Last Updated: February 25, 2016
·
740
· Drk Strife

Find broken images in your html source

One of the biggest issues when constantly working with converted files of different formats to HTML has been identifying missing images in the HTML.

I wrote a simple script to go through these files and find any images that are not in their respective directory.

#!/usr/bin/env ruby

script_name         = File.basename($0)
directory           = ARGV[0] || './'
regEx               = /.*\<[Ii][Mm][Gg].*[Ss][Rr][Cc]=["']([^'"]*)/
files               = Dir.glob("#{directory}/**/*.html")
broken_images       = {}
broken_images_count = 0
errors              = []

puts "Searching in #{directory}..."
files.each do |file|
  path                = file.split('/')
  filename            = path.pop
  current_path        = File.join(path)
  content             = File.open(file).read
  broken_images[file] ||= []

  begin
    puts "reading #{file}..."
    content.scan(regEx) do |img_link|
      image_path = File.join(current_path, img_link)
      unless File.exists?(image_path)
        broken_images[file] << image_path
        broken_images_count += 1
      end
    end
    broken_images[file].uniq!
  rescue Exception => e
    message = "File: #{file}\n"
    message += "#{e.message}\n"
    message += e.backtrace.join("\n")
    errors  << message
  end
end

puts "#{broken_images_count} images missing..."

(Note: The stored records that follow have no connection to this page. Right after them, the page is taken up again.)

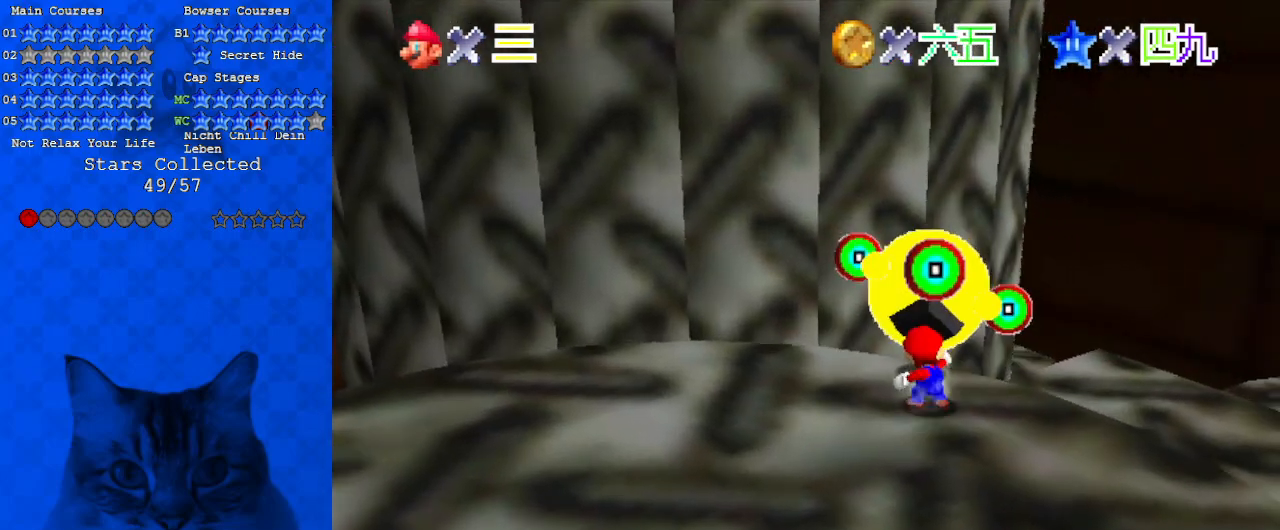
Gameplay with keyboard; each line is a JSON object with the keys held at the frame after it. "events" lists presses ("down") and releases ("up") of "a", "c", "ctrl", "d", "down", "left", "return", "right", "s", "shift", "up", "w", "x" and "y" between this image and that frame as [ms after this image, input, new state], when the widget could be followed in between. No other keys are recorded. Mouse input is not recorded.
{"keys": ["d", "up"], "events": [[67, "d", "down"], [200, "d", "up"], [300, "d", "down"], [300, "up", "down"], [400, "d", "up"], [500, "d", "down"]]}
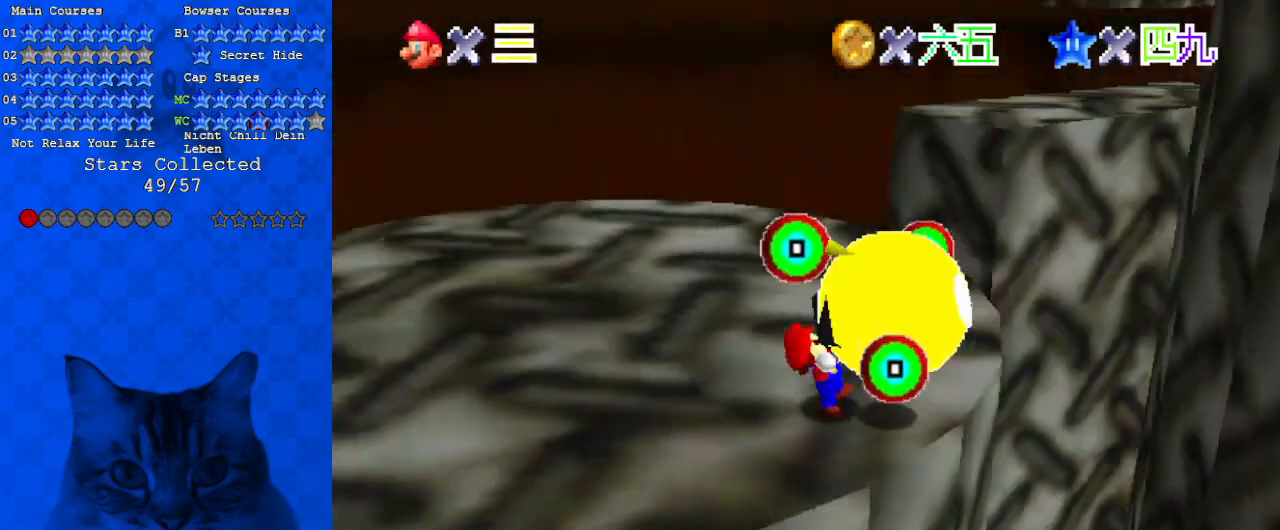
{"keys": ["up"], "events": [[67, "d", "up"]]}
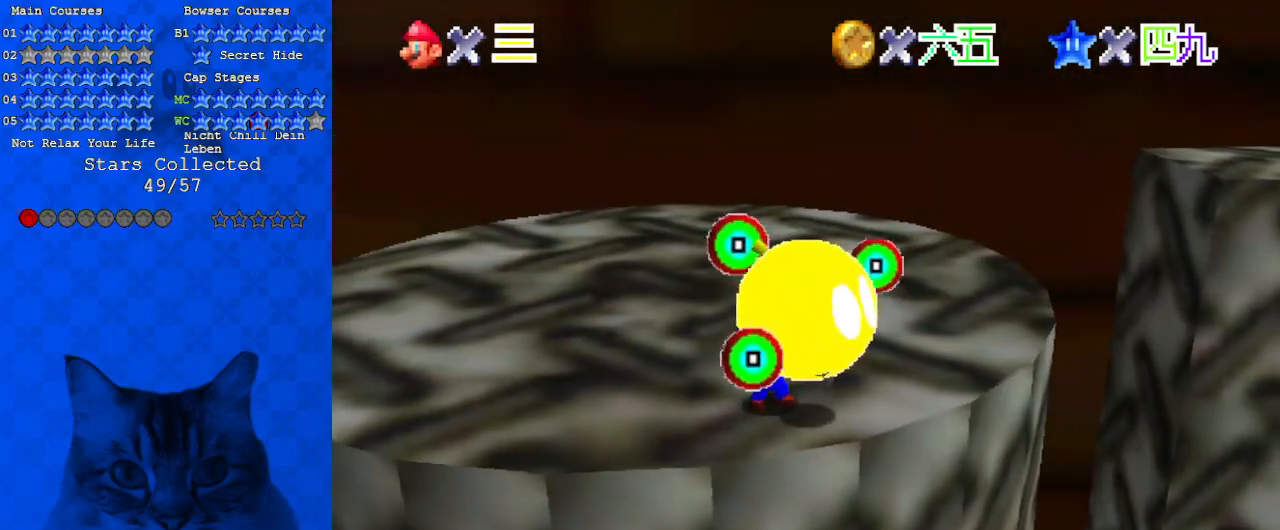
{"keys": ["up"], "events": []}
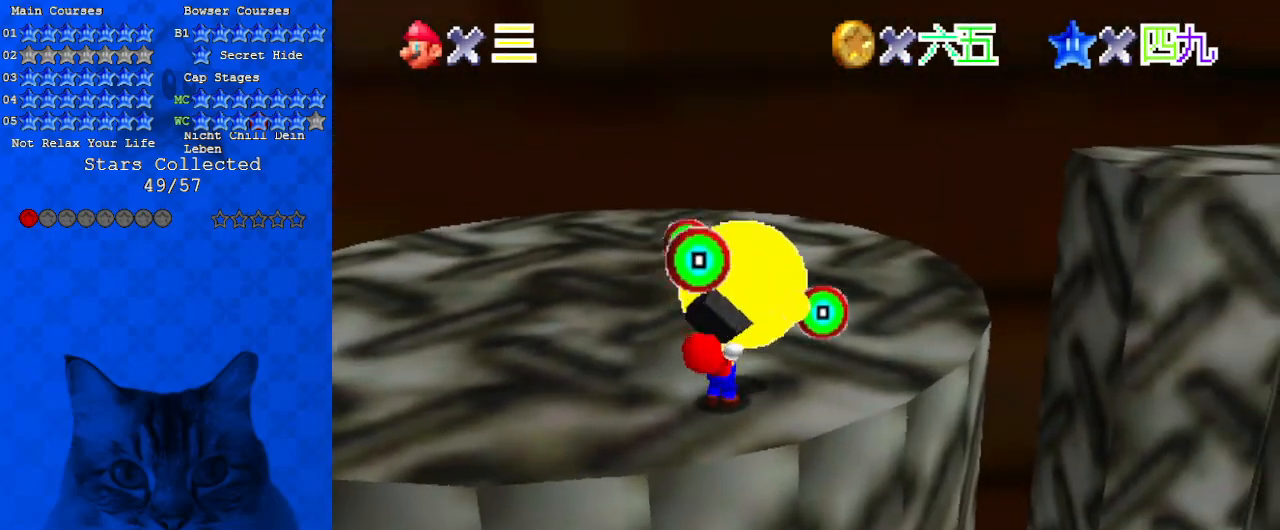
{"keys": ["up"], "events": [[233, "ctrl", "down"], [333, "ctrl", "up"]]}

unless broken_images_count == 0
  result_path = "/tmp/#{Time.now.to_i}_#{script_name}_results.txt"
  File.open(result_path, 'w') do |file|
    broken_images.each do |filename, images|
      if images.count > 0
        file.write("#{filename}\n")
        images.each{|image| file.write(" -#{image}\n")}
      end
    end
  end
  puts "Broken image results in #{result_path}..."
end

unless errors.empty?
  error_path = "/tmp/#{Time.now.to_i}_#{script_name}_errors.log"
  File.open(error_path, 'w') do |file|
    errors.each do |error|
      file.write("#{error}\n=====\n")
    end
  end
  puts "Error log in #{error_path}..."
end

You can find the gist at: https://gist.github.com/4477256